Risk assets have been on a roller-coaster ride both through September and the first week of October. Both signs that the global economy is not weakening as anticipated and the downs driven by signs pointing to the opposite exist. Through much of September, US economic data were mostly on the upside of expectations. The surprises in the first few days of October however, were mostly to the downside until the release of the US September non-farm payrolls highlighting that it is hard for the US to fall into recession given that unemployment rate is down to a 50-year low at 3.5%. International events and heightened political uncertainty also influenced markets briefly in September – erratically hot and cold trade talks between the US and China; impeachment proceedings starting against President Trump; the bombing of Saudi Arabian oil refining facilities; increasing Brexit uncertainty – just to name a few. At the same time, central banks made it very clear that they will ease monetary conditions with rate cuts and policy easing by the US Federal Reserve, the Peoples’ Bank of China; the European Central Bank in September and by the RBA in the beginning of October.
On balance, the conflicting influences on risk assets still point to improvement mostly because of the determination of central banks to sustain very low interest rates. It is also reasonable to expect progress to be volatile, given the conflict in particularly the US economy between strong domestic spending and weakness in the internationally facing and supplied parts of the economy.
Returning to the month of September, major share markets mostly recovered the previous losses incurred in August. Gains in the month ranged between 0.2% for Japan’s Nikkei and 4.2% for the Eurostoxx 50. The US S&P 500 rose by 1.7% and Australia’s ASX 200 was up by 1.3%. However, the September share market gains were almost wiped out in the first three trading days of October due to weaker than expected US and European manufacturing sector purchasing manager reports, signaling damage to global growth prospects from the US/ China trade war and a potential escalation to a US/ EU trade war. A partial recovery of the early-October share market losses occurred with the release of the US September non-farm payroll report showing moderate employment growth and very low unemployment, calling into question whether US economic growth prospects and global growth prospects are as weak as they are sometimes feared to be in the market.
Australian credit markets softened a little during September, taking little heart from the improvement in the share market.
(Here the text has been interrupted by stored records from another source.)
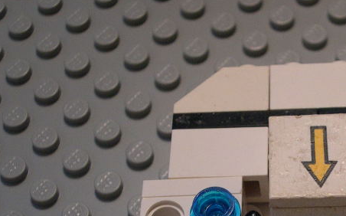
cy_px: 202
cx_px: 302
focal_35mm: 107
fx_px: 1008
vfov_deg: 12.1
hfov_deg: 19.2
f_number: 3.4
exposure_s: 1/80.8
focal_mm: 12.2
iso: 400
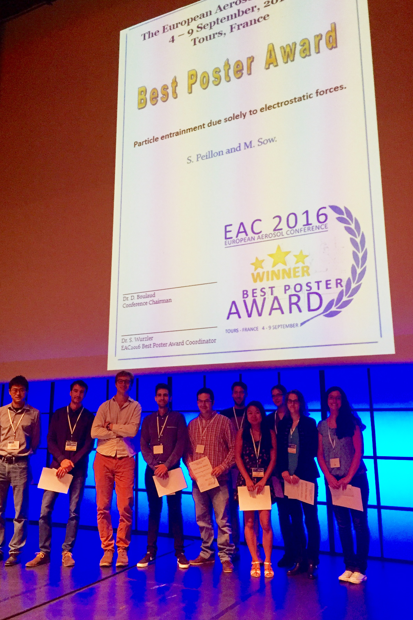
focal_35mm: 31
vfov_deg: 60.3
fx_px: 533
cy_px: 306
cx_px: 198
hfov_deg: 42.3
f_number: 2.2
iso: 250
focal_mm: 4.15
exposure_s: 1/33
Soft growth in bank lending and credit is one of the several factors causing the RBA to lower the official cash rate. After back-to-back 25bps cash rate cuts in June and July followed by a pause in August and September, the RBA cut another 25bps at the early October policy meeting to a record low 0.75%. The RBA is also indicating the possibility of further easing ahead.
Apart from continuous soft growth in bank lending, the RBA is cutting the cash rate primarily to try and boost economic growth to a point where employment growth exceeds the rapid growth in labour supply. They aim to reduce the unemployment rate and eventually increase the pace of wages growth to a point that helps to underpin better growth in household spending. Stronger wages growth will also help to lift inflation inside the RBA’s 2-3% target band, still a very useful indicator of an economy growing sustainably well.
From the RBA’s point of view promoting very low Australian interest also helps to ensure that Australian interest rates are not out of step with interest rate developments overseas that might threaten an unwanted over-valuation of the Australian dollar exchange rate.
Another reason for unusually low interest rates is that there were several factors over the past few years which drove up saving in Australia (across government, businesses and households) relative to investment. Among those factors are the ageing population as well as Governments at all levels in Australia aiming for budget balance and surplus, trying to save more at a time when a reduction in saving could prove better for longer-term growth prospects. The RBA wants to see more investment relative to saving by using very low interest rates help to shift that balance.
The lower-for-longer theme for interest rates, although well-entrenched seemed to wobble in September when bond yields rose a little in the US and in Australia. The US 10-year bond yield rose 16bps to 1.66% in September while the 30-year Treasury yield rose by 15bps to 2.11%. The Australian 10-year bond yield rose by 13bps to 1.01% in September notwithstanding market expectations of an early-October RBA cash rate cut. Bond yields have since retraced most of the September rise in the first week of October.
One near certainty for bond markets is that central banks may continue cutting official interest rates where they can. Our RBA rate view changed during September from expecting the cash rate to be stable at 1.00% to a 25bps cut in October (delivered) and another 25bps cut to 0.50% early in 2020. We changed views because the RBA made it plain in commentaries the reasons that they were likely to cut further. The rise in the unemployment rate in August to 5.3% and a clear turn down in August official job vacancies made it clear that at least one of the RBA’s reasons to cut rates was a pressing reason. At this stage, our latest RBA rate call is more of a minimum policy easing expectation by the RBA rather than the maximum that might occur. With this cash rate outlook, there is little reason for Australian longer-term bond yields to push up other than temporarily. There are increasingly good reasons for the Government to borrow more at low rates and invest at relatively higher rates of return, but until this happens it is unlikely that the long- term decline in interest rates will end.